Is my right hon. Friend aware that a movement has erupted in Manchester composed of all parties—Labour, Conservative and alliance—against a 20 per cent. increase in the rates and the mortgaging of their future, and that this petition is a cry for help from the people of Manchester to the people outside it? Will she find time today to give it her support?
I hope, with my hon. Friend, that people will remember when they vote on Thursday that Labour authorities mean high rates, which mean fewer jobs and a great penalty on domestic rates.
Can the Prime Minister explain why a nurse sharing a room in Westminster will have to pay the same amount of poll tax as a millionaire living in Park Lane, and why my constituents will have to find an additional £60 a year in Wigan while she will save £37 per week when she retires to Dulwich?
Will my right hon. Friend confirm that no strict criteria are laid down—financial or otherwise—for the closure of such schools and that the decision to close schools will be determined entirely on the ground of whether they are educationally satisfactory?
Is my right hon. Friend aware that next week, for the first time, no fewer than 200 licensed conveyancers will take up their jobs? Is that not first-class news for home buyers and all those on the domestic front? Does my right hon. Friend agree that the Government are to be congratulated on giving this opportunity to buyers in what was formerly a very restricted market?
Yes. The powers in the Administration of Justice Act 1985 on licensed conveyancers come into effect on 11 May. Those powers will be generally welcomed by all house buyers and by both sides of the House. They will introduce more competition into conveyancing and that competition is already helping to reduce costs and secure better value for money.
Will my right hon. Friend have time today to fit in a message of congratulations for the six newly elected Conservative councillors returned on Thursday with an increased share of the poll, and in particular for the victor in Devon, who succeeded with a 22 per cent. swing from the alliance to the Conservatives?
Is my right hon. Friend aware that most parents are appalled by the promotion of gay rights or lesbian rights, so-called peace studies in our schools and some of the more dangerous loony Left policies in places such as Brent? Is not the Government's suggestion that schools should be given more independence the only way to keep people such as Mr. Lawrence Norcross of Highbury Grove in place and in good heart? Should not those rights be given sooner rather than later?

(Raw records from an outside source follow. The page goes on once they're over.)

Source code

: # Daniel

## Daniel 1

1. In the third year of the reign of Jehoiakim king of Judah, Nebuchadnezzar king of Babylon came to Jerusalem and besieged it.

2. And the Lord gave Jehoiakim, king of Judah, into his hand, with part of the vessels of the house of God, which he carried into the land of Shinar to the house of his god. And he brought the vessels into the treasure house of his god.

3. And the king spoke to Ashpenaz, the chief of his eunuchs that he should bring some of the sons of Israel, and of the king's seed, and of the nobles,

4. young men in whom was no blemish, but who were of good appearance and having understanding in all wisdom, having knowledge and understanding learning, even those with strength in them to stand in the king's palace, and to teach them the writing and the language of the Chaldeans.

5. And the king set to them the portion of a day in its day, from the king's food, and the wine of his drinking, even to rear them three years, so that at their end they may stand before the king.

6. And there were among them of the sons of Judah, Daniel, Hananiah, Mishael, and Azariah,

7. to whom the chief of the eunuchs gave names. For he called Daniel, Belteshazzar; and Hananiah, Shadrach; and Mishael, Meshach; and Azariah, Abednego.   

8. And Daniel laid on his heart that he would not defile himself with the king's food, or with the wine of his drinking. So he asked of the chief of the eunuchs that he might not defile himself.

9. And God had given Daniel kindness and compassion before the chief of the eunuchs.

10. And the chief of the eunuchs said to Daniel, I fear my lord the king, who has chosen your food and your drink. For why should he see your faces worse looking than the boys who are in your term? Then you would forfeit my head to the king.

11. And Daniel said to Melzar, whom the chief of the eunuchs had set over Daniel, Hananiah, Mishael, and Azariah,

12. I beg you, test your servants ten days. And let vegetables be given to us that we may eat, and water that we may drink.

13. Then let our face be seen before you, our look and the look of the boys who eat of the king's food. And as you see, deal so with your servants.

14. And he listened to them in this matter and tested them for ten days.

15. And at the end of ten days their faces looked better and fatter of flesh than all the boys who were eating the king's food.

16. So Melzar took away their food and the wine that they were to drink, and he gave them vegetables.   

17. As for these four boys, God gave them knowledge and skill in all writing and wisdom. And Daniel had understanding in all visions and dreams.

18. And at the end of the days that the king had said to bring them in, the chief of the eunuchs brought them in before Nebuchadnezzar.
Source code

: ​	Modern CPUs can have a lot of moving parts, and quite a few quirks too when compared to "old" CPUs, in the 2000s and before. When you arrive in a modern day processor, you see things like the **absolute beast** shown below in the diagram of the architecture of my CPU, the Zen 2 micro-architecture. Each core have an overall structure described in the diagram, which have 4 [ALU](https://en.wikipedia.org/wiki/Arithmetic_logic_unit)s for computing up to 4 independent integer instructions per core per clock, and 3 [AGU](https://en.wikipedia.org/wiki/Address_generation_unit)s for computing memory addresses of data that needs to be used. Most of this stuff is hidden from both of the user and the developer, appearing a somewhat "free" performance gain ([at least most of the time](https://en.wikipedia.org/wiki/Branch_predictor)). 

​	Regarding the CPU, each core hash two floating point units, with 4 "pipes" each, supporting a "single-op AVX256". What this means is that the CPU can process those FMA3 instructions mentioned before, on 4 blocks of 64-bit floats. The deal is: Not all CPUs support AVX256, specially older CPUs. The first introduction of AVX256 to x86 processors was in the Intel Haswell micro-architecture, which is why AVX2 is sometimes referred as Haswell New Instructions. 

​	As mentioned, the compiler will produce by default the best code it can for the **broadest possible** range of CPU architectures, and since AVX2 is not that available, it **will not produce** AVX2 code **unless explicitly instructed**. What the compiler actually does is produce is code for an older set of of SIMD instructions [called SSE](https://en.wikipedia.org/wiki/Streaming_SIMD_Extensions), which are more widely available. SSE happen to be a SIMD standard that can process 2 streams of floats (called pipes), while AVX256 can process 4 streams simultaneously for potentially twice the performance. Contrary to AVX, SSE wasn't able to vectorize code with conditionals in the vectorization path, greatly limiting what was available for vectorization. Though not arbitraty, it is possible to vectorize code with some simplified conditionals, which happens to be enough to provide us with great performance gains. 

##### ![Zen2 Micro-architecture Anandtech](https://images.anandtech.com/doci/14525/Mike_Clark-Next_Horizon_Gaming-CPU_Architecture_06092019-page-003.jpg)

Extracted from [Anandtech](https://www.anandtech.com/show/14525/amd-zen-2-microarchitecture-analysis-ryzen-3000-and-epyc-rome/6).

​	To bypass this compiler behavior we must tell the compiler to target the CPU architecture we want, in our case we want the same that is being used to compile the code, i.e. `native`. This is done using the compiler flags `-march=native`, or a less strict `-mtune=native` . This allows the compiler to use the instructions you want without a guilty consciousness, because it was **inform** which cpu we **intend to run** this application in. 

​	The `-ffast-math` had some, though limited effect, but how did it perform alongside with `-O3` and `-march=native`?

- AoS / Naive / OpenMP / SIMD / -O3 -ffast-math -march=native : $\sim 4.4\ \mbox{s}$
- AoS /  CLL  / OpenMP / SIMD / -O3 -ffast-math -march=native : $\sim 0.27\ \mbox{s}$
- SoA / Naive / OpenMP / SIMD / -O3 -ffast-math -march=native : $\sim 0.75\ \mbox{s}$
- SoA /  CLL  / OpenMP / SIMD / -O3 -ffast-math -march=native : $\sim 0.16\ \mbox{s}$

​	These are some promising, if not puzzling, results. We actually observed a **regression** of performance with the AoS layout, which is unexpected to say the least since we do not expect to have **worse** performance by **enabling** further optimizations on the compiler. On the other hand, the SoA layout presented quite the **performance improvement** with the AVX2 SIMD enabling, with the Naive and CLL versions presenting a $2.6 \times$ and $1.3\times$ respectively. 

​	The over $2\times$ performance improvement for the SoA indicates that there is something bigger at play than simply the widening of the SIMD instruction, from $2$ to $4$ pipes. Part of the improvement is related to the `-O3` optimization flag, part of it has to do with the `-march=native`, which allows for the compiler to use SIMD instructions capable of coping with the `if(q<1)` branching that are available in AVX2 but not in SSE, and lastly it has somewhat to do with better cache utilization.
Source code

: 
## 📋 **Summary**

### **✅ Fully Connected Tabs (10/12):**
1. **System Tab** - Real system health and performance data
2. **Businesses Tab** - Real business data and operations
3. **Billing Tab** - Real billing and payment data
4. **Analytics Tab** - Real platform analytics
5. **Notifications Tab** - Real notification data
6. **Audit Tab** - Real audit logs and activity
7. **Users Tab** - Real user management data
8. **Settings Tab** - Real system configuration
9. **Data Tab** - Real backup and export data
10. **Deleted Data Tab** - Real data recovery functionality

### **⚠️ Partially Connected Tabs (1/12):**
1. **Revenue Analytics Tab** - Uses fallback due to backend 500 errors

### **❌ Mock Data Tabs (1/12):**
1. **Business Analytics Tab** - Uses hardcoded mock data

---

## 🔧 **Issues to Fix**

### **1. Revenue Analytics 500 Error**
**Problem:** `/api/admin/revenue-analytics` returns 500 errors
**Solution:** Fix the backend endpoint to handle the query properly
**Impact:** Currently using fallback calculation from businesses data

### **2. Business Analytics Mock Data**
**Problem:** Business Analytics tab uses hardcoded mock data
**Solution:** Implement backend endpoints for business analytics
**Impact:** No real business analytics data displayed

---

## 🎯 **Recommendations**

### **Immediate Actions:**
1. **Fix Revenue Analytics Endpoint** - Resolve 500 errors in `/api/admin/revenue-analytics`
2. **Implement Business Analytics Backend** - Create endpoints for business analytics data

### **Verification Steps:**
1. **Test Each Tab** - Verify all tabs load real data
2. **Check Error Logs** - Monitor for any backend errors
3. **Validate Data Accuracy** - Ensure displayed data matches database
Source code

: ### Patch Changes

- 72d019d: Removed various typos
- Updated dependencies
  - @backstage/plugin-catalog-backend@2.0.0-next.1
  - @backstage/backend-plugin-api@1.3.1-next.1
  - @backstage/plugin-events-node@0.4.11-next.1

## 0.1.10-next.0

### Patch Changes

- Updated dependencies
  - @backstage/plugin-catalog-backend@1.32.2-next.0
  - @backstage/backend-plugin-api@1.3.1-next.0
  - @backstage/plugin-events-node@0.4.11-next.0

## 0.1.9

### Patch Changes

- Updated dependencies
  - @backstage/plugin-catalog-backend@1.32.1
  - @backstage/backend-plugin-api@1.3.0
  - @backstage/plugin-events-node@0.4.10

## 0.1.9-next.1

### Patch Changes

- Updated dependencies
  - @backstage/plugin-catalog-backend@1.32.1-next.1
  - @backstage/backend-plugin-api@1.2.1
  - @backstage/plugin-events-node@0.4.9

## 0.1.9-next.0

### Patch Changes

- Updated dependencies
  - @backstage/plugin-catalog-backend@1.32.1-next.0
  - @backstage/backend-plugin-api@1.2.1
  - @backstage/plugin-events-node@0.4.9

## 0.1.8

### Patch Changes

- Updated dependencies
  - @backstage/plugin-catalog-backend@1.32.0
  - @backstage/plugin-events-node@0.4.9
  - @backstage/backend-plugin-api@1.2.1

Mr. Norcross was a highly respected and regarded head teacher who gave the children in his care an excellent education. The fact of, and the reasons for, his retirement will cause concern in the minds of many parents and underline the wisdom of Conservative policy to give more powers to head teachers and parents over the future of their schools.
Does the Prime Minister accept that over the years artists have done significantly more for the well-being of nations than have politicians? Will she try to be a little more understanding about the problems of the arts, and especially those of Kent Opera?
This Government have increased, in real terms, the budget given to the arts, because we have great respect for the services that they provide and for the way in which they enrich the life of the nation. However, I do not entirely accept the hon. Gentleman's initial premise.